Landscape Character Classification with a Deep Neural Network: A Case Study of the Jianghan Plain
Round 1
Reviewer 1 Report
Comments and Suggestions for AuthorsThe article is both relevant and timely as a research proposal. It explores the use of deep neural networks for landscape classification, a method that complements traditional Landscape Character Assessment (LCA) approaches with quantitative deep learning techniques such as the ResNet-34 model. For this purpose, the authors used Jianghan Plain in China as the study area, leveraging remote sensing images and the LANMAP methodology to create an intelligent landscape recognition system.
This study contributes to the field of environmental studies by integrating natural and social data into an intelligent model—an advancement that could be widely applied to other regions with complex ecosystems. The article identifies limitations related to image resolution and accuracy at the mesoscale level, suggesting directions for future research, such as using higher-resolution images and adapting the model for specific habitat analyses.
The introduction and objectives are clear and showcase progress in the research field, emphasizing the potential of artificial intelligence tools to enhance environmental management and landscape planning with high precision. The methodology is well-structured, detailing the segmentation of remote sensing data into analytical units at different scales (macro and meso), enriching the analysis procedures by allowing model adaptation to various levels of detail. The adaptation of ResNet-34 for multispectral images demonstrates methodological innovation and technical adaptability. Additionally, a category optimization module was employed to consolidate similar classes, which improved model accuracy and generalizability.

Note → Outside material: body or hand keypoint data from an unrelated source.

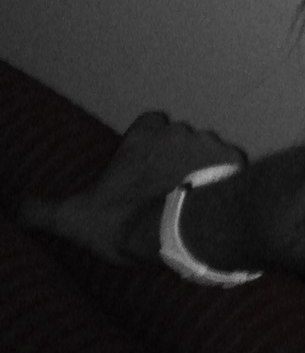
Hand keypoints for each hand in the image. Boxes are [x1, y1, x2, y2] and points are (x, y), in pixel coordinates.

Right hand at [16, 111, 247, 267]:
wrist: (182, 231)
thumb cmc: (127, 221)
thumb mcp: (74, 219)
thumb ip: (43, 211)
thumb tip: (18, 209)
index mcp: (143, 137)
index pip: (150, 121)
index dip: (147, 139)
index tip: (142, 163)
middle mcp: (179, 132)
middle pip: (180, 137)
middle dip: (176, 156)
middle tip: (168, 189)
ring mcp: (210, 144)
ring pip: (207, 149)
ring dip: (202, 167)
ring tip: (194, 199)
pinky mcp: (235, 161)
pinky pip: (233, 164)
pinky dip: (227, 178)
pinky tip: (219, 200)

The results are presented clearly, showing that the proposed model achieved accuracy rates of 85% and 89% after category optimization, surpassing traditional methods. The discussion clearly highlights how categorization at different scales reveals relationships between natural and social landscape characteristics, making a significant contribution to LCA. However, a more in-depth comparative analysis with other deep learning methods used in landscape classification would be beneficial.
Author Response
Thank you very much for taking the time to review this manuscript.

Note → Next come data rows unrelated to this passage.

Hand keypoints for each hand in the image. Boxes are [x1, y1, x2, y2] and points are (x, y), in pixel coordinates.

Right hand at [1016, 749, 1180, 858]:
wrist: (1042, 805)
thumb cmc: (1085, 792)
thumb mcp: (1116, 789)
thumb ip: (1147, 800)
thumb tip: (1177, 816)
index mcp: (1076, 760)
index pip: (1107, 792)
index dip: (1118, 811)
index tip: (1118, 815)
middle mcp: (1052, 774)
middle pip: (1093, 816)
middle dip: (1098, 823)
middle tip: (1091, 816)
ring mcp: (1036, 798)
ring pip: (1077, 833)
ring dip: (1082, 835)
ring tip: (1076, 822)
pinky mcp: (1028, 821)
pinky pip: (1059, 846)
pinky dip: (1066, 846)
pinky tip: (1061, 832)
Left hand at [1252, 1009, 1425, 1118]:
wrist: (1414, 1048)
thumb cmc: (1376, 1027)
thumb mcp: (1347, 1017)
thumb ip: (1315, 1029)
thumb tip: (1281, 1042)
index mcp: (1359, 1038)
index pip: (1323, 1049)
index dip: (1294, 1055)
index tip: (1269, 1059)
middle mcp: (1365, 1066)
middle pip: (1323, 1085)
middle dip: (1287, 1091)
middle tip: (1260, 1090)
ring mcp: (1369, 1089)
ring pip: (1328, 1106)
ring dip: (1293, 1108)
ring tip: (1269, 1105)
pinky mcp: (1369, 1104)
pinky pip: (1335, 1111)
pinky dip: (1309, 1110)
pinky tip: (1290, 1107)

Please see the attachment for point-to-point responses.
Author Response File: Author Response.pdf
Reviewer 2 Report
Comments and Suggestions for AuthorsThe article is relevant in the technical-scientific context. The methodology and results obtained were positive. In my opinion, the article needs some adjustments to be published in Land/MDPI. Below are some recommendations.
1. Some bibliographic citations need to be included in item 1.2 RESEARCH OBJECTIVES.
2. The METHODOLOGY needs to detail and specify the remote sensing data used in the study in terms of spatial, spectral and temporal characteristics. A detailed table on the remote sensing data should be included.
2. The DISCUSSION presented requires the inclusion of bibliographic citations of results from the literature to corroborate those obtained in the study.
4. The article presented only thirty scientific references. I see that the article requires more bibliographic citations and scientific references.
Author Response
Thank you very much for taking the time to review this manuscript.
Please see the attachment for point-to-point responses.
Author Response File: Author Response.pdf
Reviewer 3 Report
Comments and Suggestions for Authors
1. General comments: this research has already been completed, so details must be written in past tense. See highlighted verbs in the abstract for your attention.
2. References are required for the details of the study area and methods.
3. The structure of the manuscript should be organized. For example, Section 2 Materials and Method can be divided into two sections 2.1 Study area and Data, and 2.2 Method, and then sub sections for 2.2.
4. Results section should include classification results as maps/tables/figures etc.
5. Discussion – discuss positive and negative points of your results, compare them with existing research.
6. Conclusion – incomplete.
7. Abstract
It is not necessary divide section in the abstract such as context, objectives, methods etc. Please remove them and make one paragraph. This paragraph should include few sentences to introduce the project, its aim and objectives, data and method used, results and discussion and a conclusion. Basically, it should be the summary of the project.
8. Keywords – please do not use abbreviations
9. Introduction (page 1) – introduce abbreviations before using them and use past tense to talk about the project in the first paragraph
10. Introduction – there are ten other comments in the pdf.
11. Please see manuscript for other comments.
Comments for author File: Comments.pdf
Author Response
Thank you very much for taking the time to review this manuscript.
Please see the attachment for point-to-point responses.
Author Response File: Author Response.pdf
Round 2
Reviewer 3 Report
Comments and Suggestions for AuthorsDear authors,
The manuscript has significantly improved, and I am glad about that. I would further suggest rewriting the conclusion section to represent the summary of the study. It should contain:
1. a few sentences about the introduction, including research motivation
2. brief description of data and the method
3. Results and discussion of significant findings
4. What can you conclude from the results?
Hope you will amend this as well,
Thanks.
Author Response
Dear reviewer,
Thanks for the suggesions in the 2nd round review, we revised the conclusion section according to the described structure (line 553 to 565), and we believe it now better summarizes the motivation, method, results and conclusions.
Thanks again for all the constructive comments for this work.